Herein we describe what we believe to be the first case of a left-sided retinal and choroidal haemorrhage leading to impaired vision, post-intravenous t-PA administration for an acute ischemic stroke in a patient without known retinal disease.

An 81-year-old female presented to the emergency department after developing sudden-onset left facial droop, as well as left arm and left leg weakness. She did not have any documented history of vascular risk factors. She was known to have had a cataract removed from the left eye 10 years previously but had no known retinal disease.

Her vital signs were stable, apart from an elevated blood pressure (210/122 mmHg). Her physical exam was consistent with a right hemispheric stroke, and the Acute Stroke Protocol was activated. An urgent computed tomography (CT) scan of the head showed no evidence of acute infarction (Figure 1). Her blood pressure was managed with a labetolol infusion, and she was treated with intravenous t-PA as per protocol after consent was obtained.

Figure 1 Initial non-contrast head CT, prior to t-PA.

Following the administration of the t-PA, the patient remained neurologically and hemodynamically stable. A 24-hour repeat CT showed a new left intraocular haemorrhage (Figure 2). There was no evidence of new stroke or intracranial haemorrhage. After informing the patient of the CT findings, she mentioned that she was experiencing “cloudy” vision in her left eye, which was new for her. Her visual fields were full to confrontation.

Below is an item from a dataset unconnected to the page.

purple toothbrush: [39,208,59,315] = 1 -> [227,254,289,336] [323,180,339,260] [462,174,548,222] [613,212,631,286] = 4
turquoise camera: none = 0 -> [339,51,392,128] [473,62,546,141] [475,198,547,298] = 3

Figure 2 Follow-up non-contrast head CT, 24 hours post t-PA, showing a new left intraocular haemorrhage.

Throughout her hospital stay, her left arm and leg weakness improved significantly, but she continued to experience what she described as “a cloud” in her left eye. Ophthalmology was consulted to rule out any possible underlying pathology that could have predisposed her to bleeding. Her visual acuity at near distances was determined to be 6/30 (20/100) in her left eye and 6/21 (20/70) in her right eye. Intraocular pressures were normal at 17 mmHg bilaterally. Posterior pole examination revealed both a retinal and a choroidal haemorrhage in the infranasal quadrant of the left eye. Other investigations were negative. Her visual deficit persisted throughout her stay on the neurology stroke service. She was eventually able to ambulate independently with the aid of a two-wheel walker and was subsequently transferred to a restorative care service to undergo further physiotherapy, prior to being discharged home.

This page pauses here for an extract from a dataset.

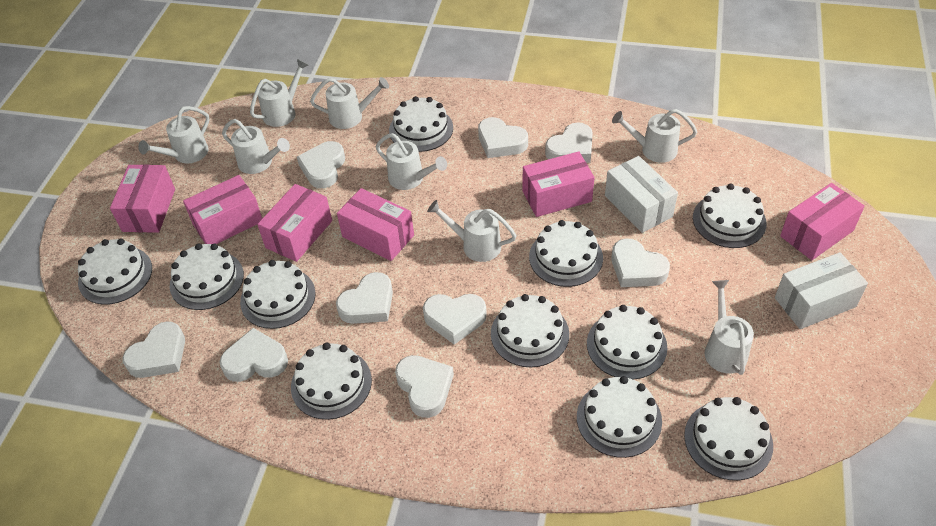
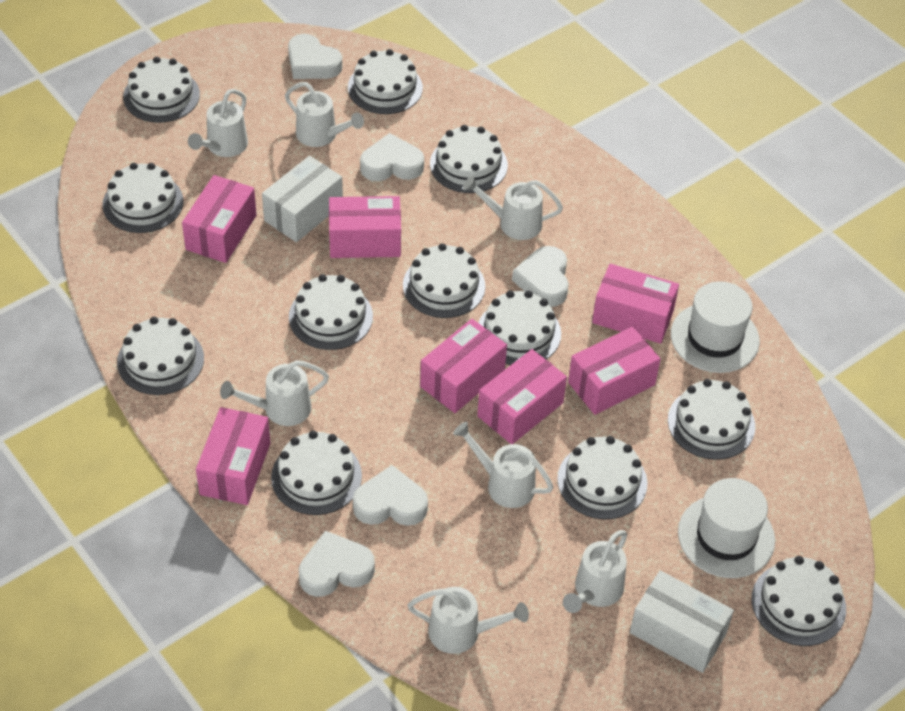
pink box: [110,165,175,233] [183,175,262,244] [257,184,332,262] [337,188,414,261] [523,151,594,217] [780,183,865,260] = 6 -> [182,175,257,263] [196,407,270,505] [329,196,401,258] [420,319,507,413] [477,349,567,444] [568,327,661,415] [592,264,679,344] = 7
white cake: [78,239,152,305] [170,243,244,310] [240,260,315,329] [291,343,372,420] [389,96,453,152] [491,294,569,367] [529,220,603,287] [577,376,662,458] [587,305,667,380] [684,397,773,480] [693,184,766,248] = 11 -> [102,163,184,233] [117,317,204,395] [123,57,200,123] [271,431,362,515] [289,274,373,350] [348,49,423,114] [403,243,485,318] [430,125,508,193] [478,290,561,365] [557,436,647,519] [668,379,755,460] [752,556,846,646] = 12
white hat: none = 0 -> [671,281,760,373] [678,478,775,578] = 2
white heart: [123,321,185,378] [220,328,288,382] [297,141,345,188] [336,272,393,324] [395,355,454,418] [423,294,487,345] [478,117,528,158] [545,122,593,163] [611,239,670,287] = 9 -> [288,34,342,79] [299,531,375,597] [353,465,428,526] [360,133,424,181] [512,246,569,307] = 5
white watering can: [138,106,210,163] [222,119,290,174] [250,59,308,127] [310,77,389,129] [376,133,447,190] [427,200,517,262] [612,109,697,163] [704,280,754,375] = 8 -> [188,89,248,157] [220,360,329,426] [285,82,364,147] [407,587,529,654] [453,421,554,508] [463,176,563,240] [563,530,627,613] = 7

Following an extensive search of the literature, we found one previously reported case of a retinal haemorrhage due to t-PA in a patient presenting with an acute ischemic stroke. That patient had a history of bilateral retinopathy secondary to diabetes, which does represent an underlying pathological process that could predispose to haemorrhage. To our knowledge, our case represents the first documented case of a patient without underlying retinal disease suffering retinal and choroidal haemorrhages following t-PA administration for treatment of an acute ischemic stroke. Our case report, in combination with the aforementioned reports, lends support for the relationship between t-PA and intraocular haemorrhage.

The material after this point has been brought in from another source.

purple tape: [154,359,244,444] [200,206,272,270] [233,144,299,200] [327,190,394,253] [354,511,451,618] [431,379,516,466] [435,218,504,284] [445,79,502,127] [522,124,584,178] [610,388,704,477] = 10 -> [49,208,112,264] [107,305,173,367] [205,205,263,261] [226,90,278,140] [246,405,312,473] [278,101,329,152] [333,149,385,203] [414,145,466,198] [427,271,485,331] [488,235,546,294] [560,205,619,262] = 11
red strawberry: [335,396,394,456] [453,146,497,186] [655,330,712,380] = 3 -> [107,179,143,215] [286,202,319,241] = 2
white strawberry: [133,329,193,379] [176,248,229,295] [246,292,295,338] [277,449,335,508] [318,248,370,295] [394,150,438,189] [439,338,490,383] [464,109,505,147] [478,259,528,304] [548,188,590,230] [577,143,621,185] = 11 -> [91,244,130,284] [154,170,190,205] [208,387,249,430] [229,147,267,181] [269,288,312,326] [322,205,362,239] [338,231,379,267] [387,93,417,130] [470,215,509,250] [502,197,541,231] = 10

There are known significant bleeding risks with t-PA. These should be routinely discussed with patients or their substitute decision makers prior to t-PA administration. While an intraocular haemorrhage is not life-threatening, it can result in severe functional impairment in patients, particularly if they do not recover their vision. It may be reasonable to include intraocular haemorrhage as one of the possible adverse effects associated with t-PA in acute ischemic stroke.